Les carottes semblent bel et bien cuites après cette défaite amère (0-2) devant des tunisiens de l’Etoile du Sahel qui, en plus d’un beau succès qui les met à l’abri et enfonce leurs adversaires algériens, ont donné raison tant aux pronostics de départ qu’aux craintes émises par le staff technique qui déplorait, par exemple, une préparation d’intersaison qui laisse à désirer.
Le moins que l’on puisse déjà supposer est que, vendredi soir, dans leur antre du stade Chahid-Hamlaoui, les Sanafirs ont fait plus qu’hypothéquer sérieusement leurs chances de qualification en grillant toutes leurs cartes.
Dans une rencontre plutôt équilibrée, surtout en première mi-temps où les deux formations ont passé leur temps à se neutraliser avec un jeu basé sur l’engagement physique et une prudence excessive de part et d’autre, les tentatives de scorer se comptant sur le bout des doigts.
Très nombreux comme à son habitude, le public constantinois, sentant d’emblée que leurs favoris n’étaient pas dans le coup ou y arrivaient très mal sur le plan de la fraîcheur physique, baissera, pour sa part, de la voix le temps passant.
Hormis le début du second quart-d ’heure où les Vert et Noir, après une neutralisation parfaite à tous les niveaux, se signaleront par quelques escarmouches finalement sans réussite, l’adversaire contrôlant bien la situation en défense en plus de s’enhardir par moments aux avant-poste histoire de prendre la température de l’arrière-garde algérienne, c’est le calme plat sur le rectangle vert.
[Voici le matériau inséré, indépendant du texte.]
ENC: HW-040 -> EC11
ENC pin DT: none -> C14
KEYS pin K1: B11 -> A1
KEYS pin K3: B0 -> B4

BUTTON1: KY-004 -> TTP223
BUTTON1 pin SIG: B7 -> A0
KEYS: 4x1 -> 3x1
Et c’est sur un score vierge (0-0) que les deux teams rejoignent les vestiaires pour la pause-citrons.
De retour avec de meilleures intentions, les attaquants constantinois donnent l’impression de sortir de leur torpeur mais, trahis par leur imprécision dans le dernier geste surtout, sont vite mis sous l’éteignoir à l’approche de la surface de réparation par un vis-à-vis venu de Sousse contrôlant à ses aises les débats, laissant la possession de la balle aux hommes de Lamine Bougherara qui ne feront pas le meilleur usage du cuir.
Ne trouvant pas les solutions malgré les changements opérés par le banc, les Algériens, manquant en plus de maîtrise mentale, sont pris en défaut à l’appel des vingt dernières minutes quand le dernier rempart, Boussouf, est invité (70emn), fort logiquement d’ailleurs, par Soumali Sidibe d’aller chercher le ballon du fond de ses filets. A 1-0, la messe est pratiquement dite puisque même dans les tribunes, le public, n’y croyant plus, perd définitivement la voix.
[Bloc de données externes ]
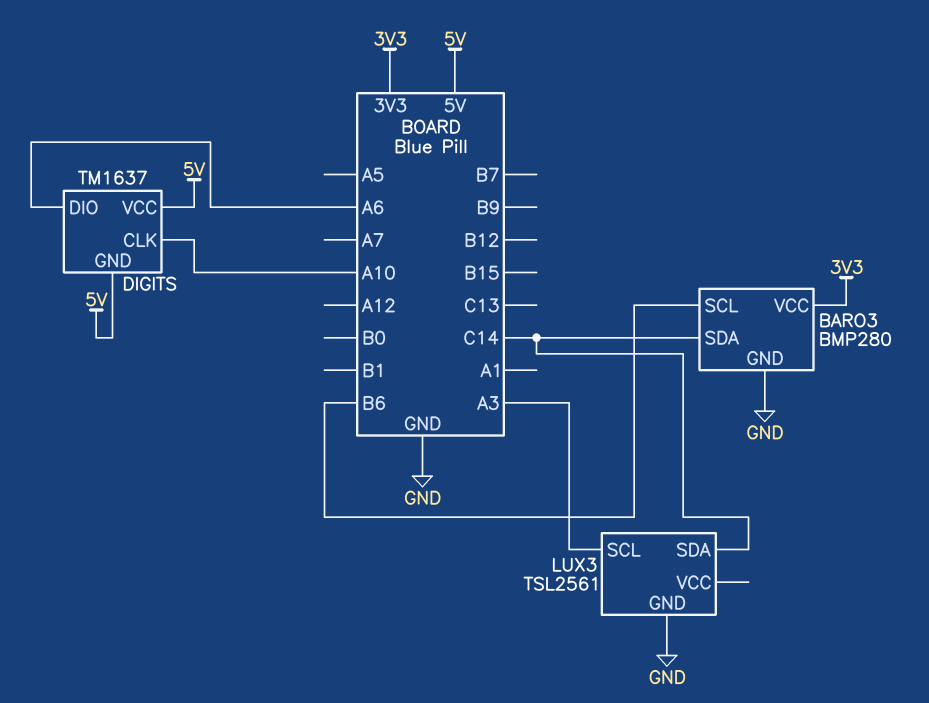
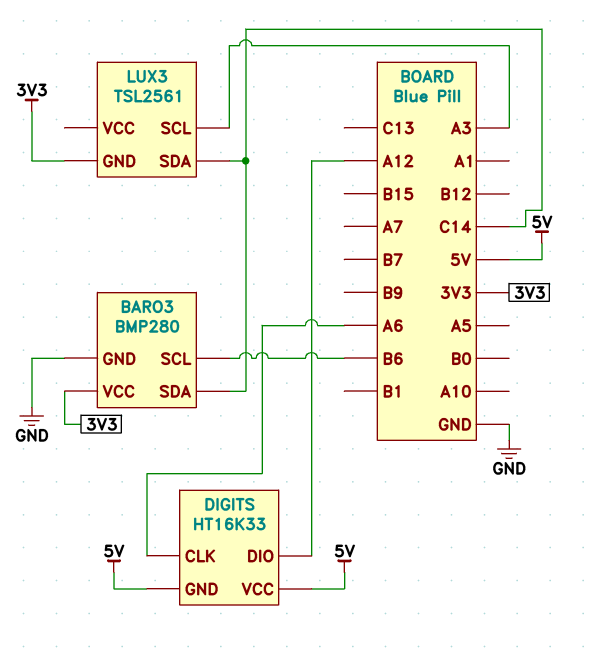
DIGITS: TM1637 -> HT16K33
DIGITS pin CLK: A10 -> A6
DIGITS pin DIO: A6 -> A12
LUX3 pin GND: GND -> 3V3

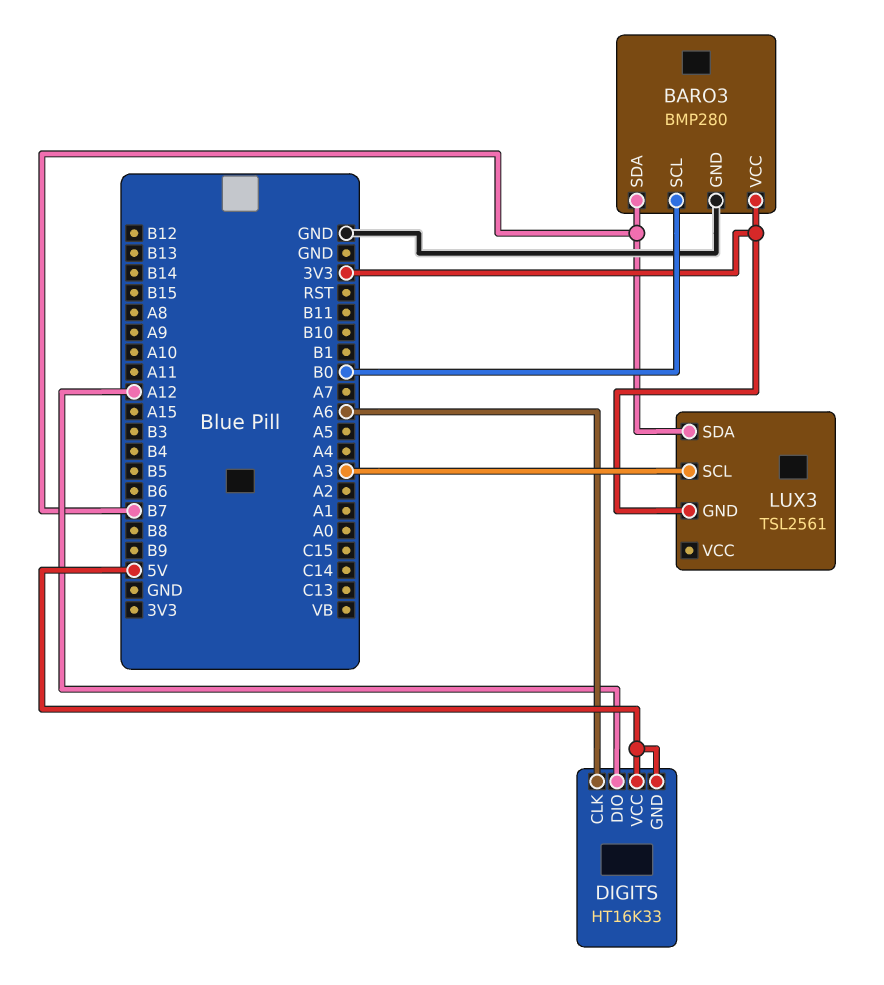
BARO3 pin SCL: B6 -> B0
BARO3 pin SDA: C14 -> B7
LUX3 pin SDA: C14 -> B7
Un but qui fera très mal, suivi d’un second au bout du temps additionnel (90+7), quand Hamza Jelassi, chargé d’exécuter le penalty accordé par l’arbitre égyptien Ibrahim Noureddine, double la mise et enfonce le clou. Condamne définitivement le CS à un exploit s’annonçant improbable au retour. Au miracle Boughrara et sa troupe seront-ils tenus ? A première vue, les dés sont jetés, l’élimination bel et bien actée.